- _The problem_
Pictures excluded, copy every record that follows exactly as it appears.

Web document revisions
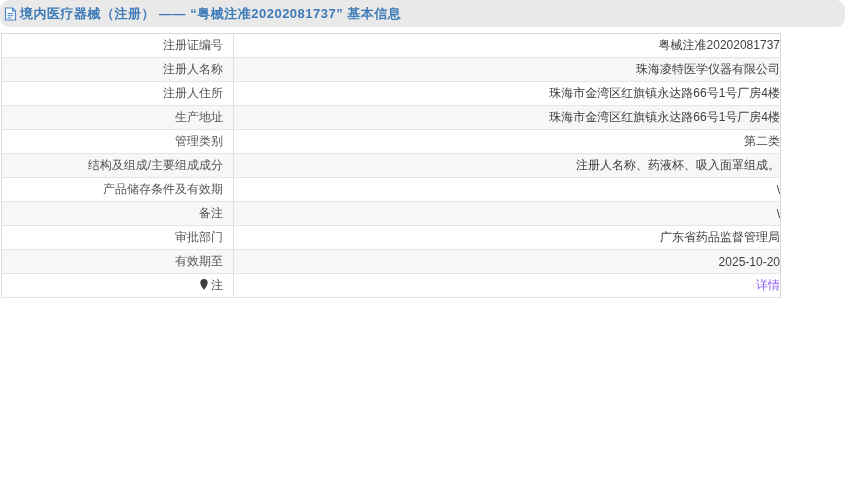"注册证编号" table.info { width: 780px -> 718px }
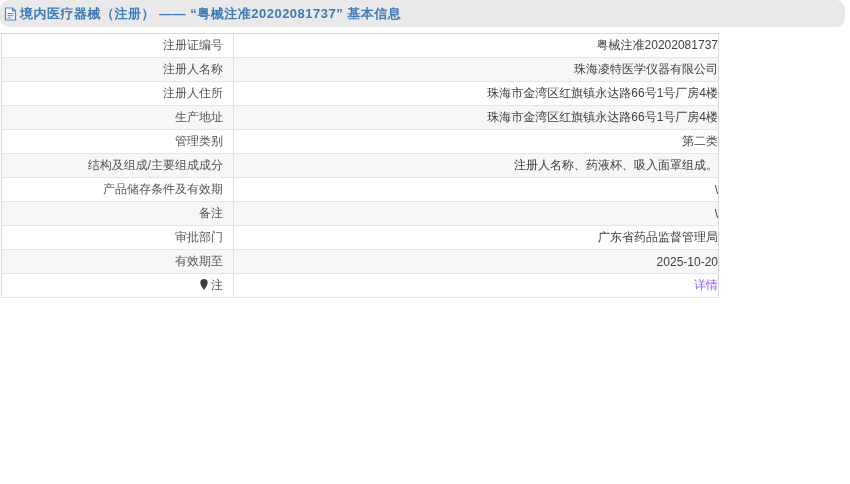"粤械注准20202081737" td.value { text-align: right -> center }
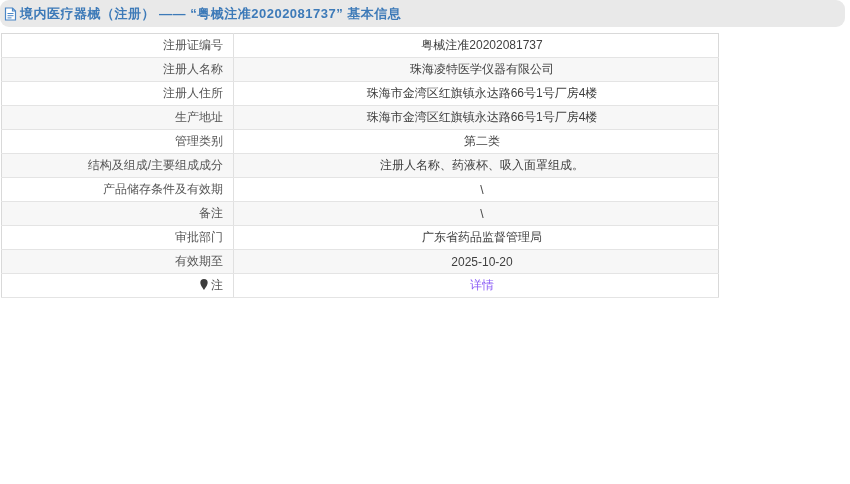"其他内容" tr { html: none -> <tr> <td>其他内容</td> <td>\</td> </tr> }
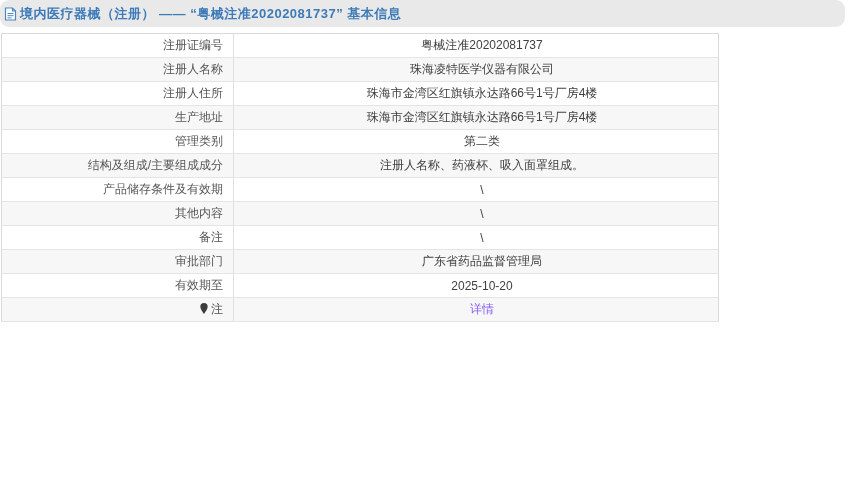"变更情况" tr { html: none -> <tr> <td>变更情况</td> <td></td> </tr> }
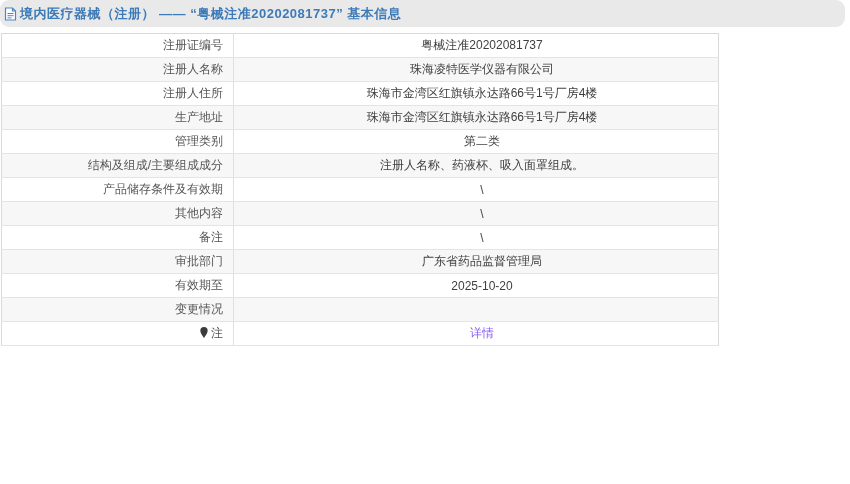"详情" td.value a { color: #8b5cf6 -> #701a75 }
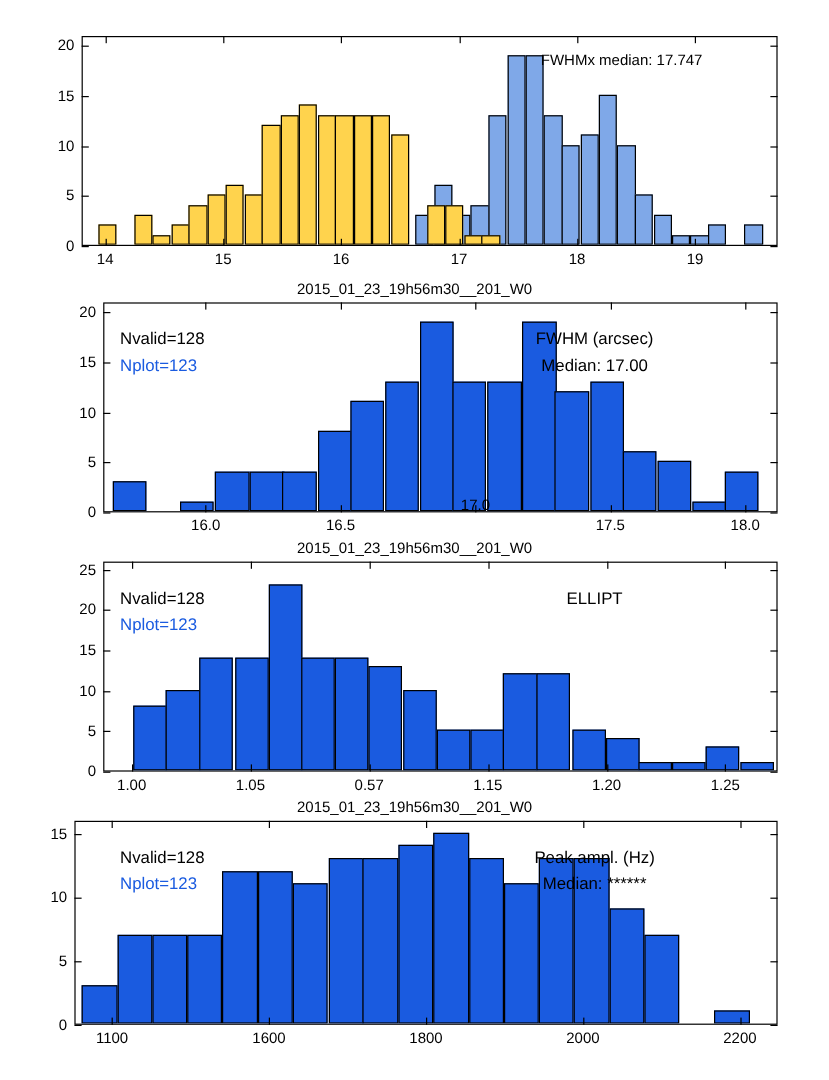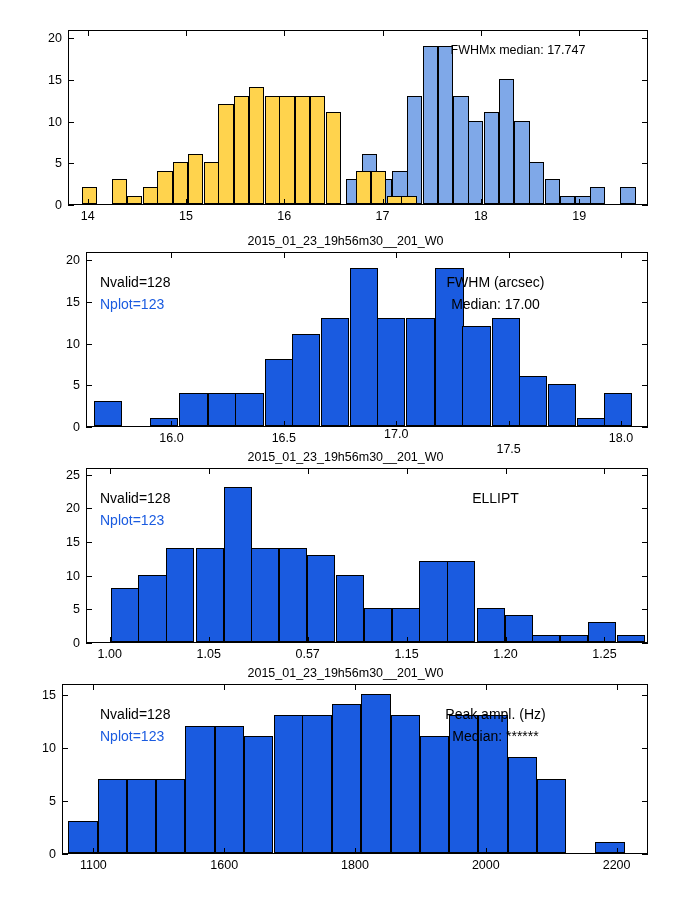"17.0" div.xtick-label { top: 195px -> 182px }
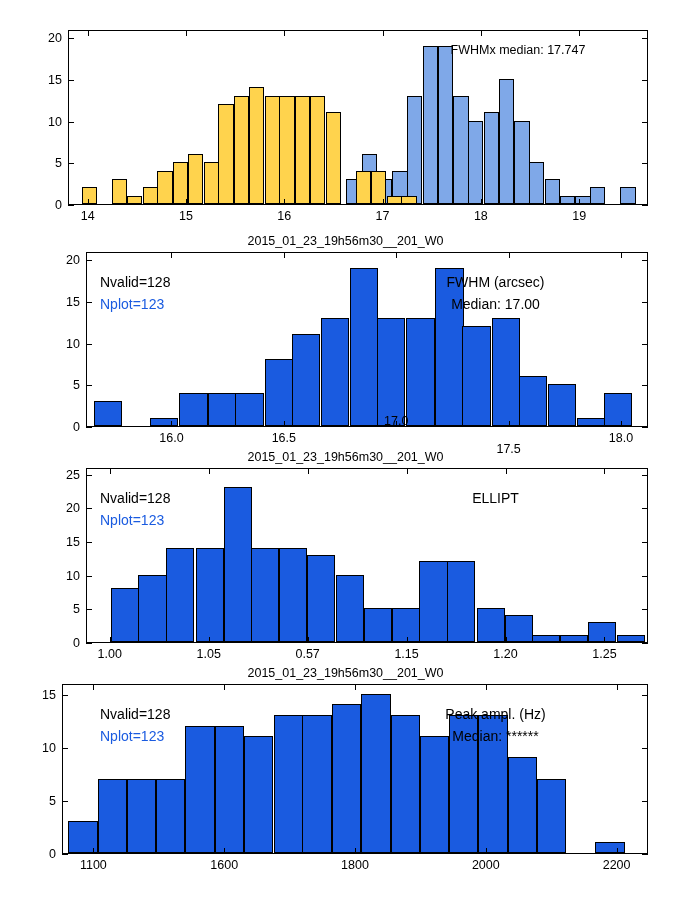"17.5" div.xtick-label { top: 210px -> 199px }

- _Answer space_
"注册证编号" table.info { width: 780px -> 718px }
"粤械注准20202081737" td.value { text-align: right -> center }
"其他内容" tr { html: none -> <tr> <td>其他内容</td> <td>\</td> </tr> }
"变更情况" tr { html: none -> <tr> <td>变更情况</td> <td></td> </tr> }
"详情" td.value a { color: #8b5cf6 -> #701a75 }
"17.0" div.xtick-label { top: 195px -> 182px }
"17.5" div.xtick-label { top: 210px -> 199px }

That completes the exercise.